Philippe Manoury a associé l’informatique et cette transformation en temps réel de sa musique à toutes les configurations possibles — pour instruments solistes (la flûte pour Jupiter, la percussion pour Neptune, le piano pour Pluton, trois oeuvres nées entre 1987 et 1991), pour ensemble (Echo-Daimónon, concerto pour piano, orchestre et électronique, en 2012), et jusque dans ses quatre opéras, de 60e Parallèle, le premier, créé au Théâtre du Châtelet en 1997, au dernier, La Nuit de Gutenberg, créé à Musica, à Strasbourg, en 2011.

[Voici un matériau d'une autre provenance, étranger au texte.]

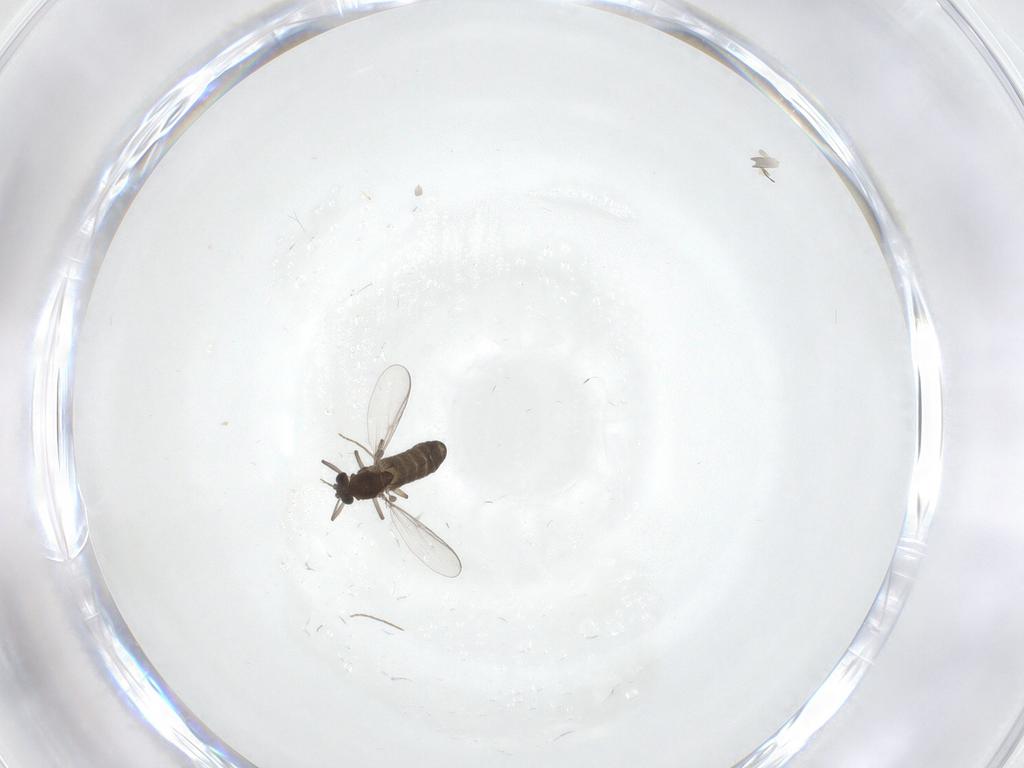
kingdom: Animalia
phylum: Arthropoda
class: Insecta
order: Diptera
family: Chironomidae
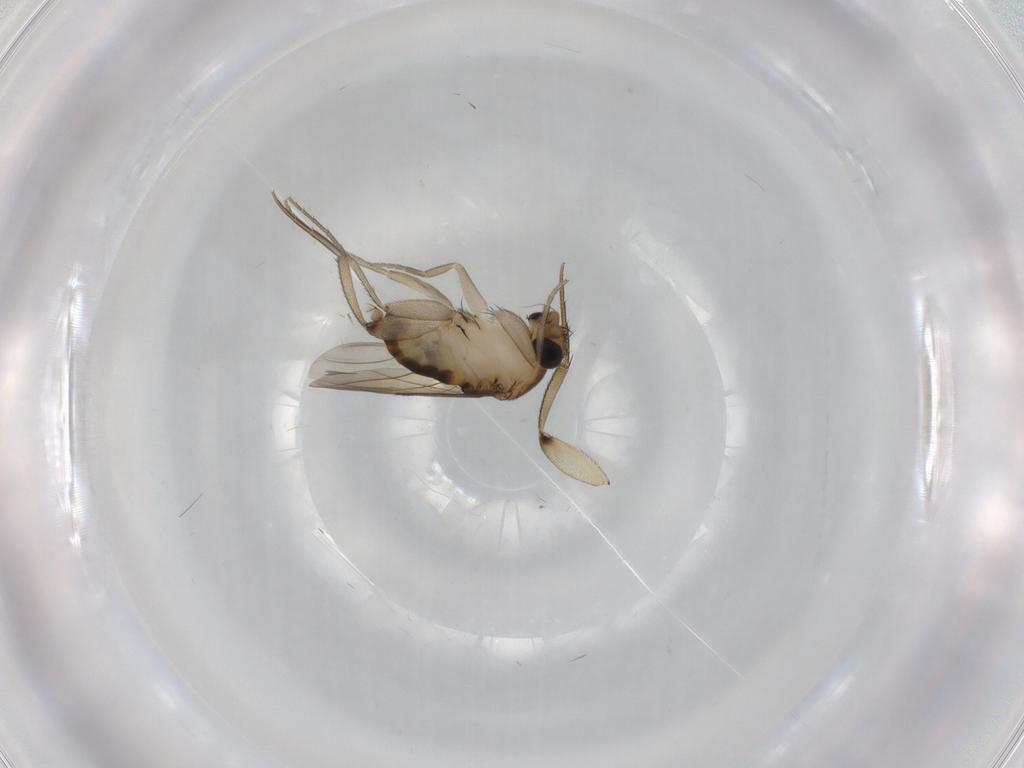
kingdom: Animalia
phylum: Arthropoda
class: Insecta
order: Diptera
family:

Les enrichissements apportés par les programmes informatiques à notre connaissance du son, et donc à sa manipulation, donnent le vertige, prévient Manoury : « Les compositeurs sériels de l’après-guerre définissaient le son par quatre critères — sa hauteur, son intensité, son timbre et sa durée. Aujourd’hui, un ordinateur peut en paramétrer plus de soixante — lisse ou bruité, harmonique ou inharmonique, brillant ou mat… » Son enthousiasme pour la technologie ne l’empêche pas de redouter que la musique savante ne devienne, comme le latin ou le grec, une langue morte. Un objet d’étude ou de spéculation ésotérique et non une source d’émotion, de remise en question. A la différence des autres disciplines artistiques — littérature, peinture, théâtre ou cinéma —, la musique contemporaine laisse indifférents responsables politiques et élites intellectuelles, se désole ce musicien Janus, qui se veut autant compositeur que chercheur, artisan que scientifique. Tel Rameau, le premier auteur à avoir étayé sa théorie musicale sur la nature physique du son. En précurseur des explorations et extrapolations informatiques d’aujourd’hui.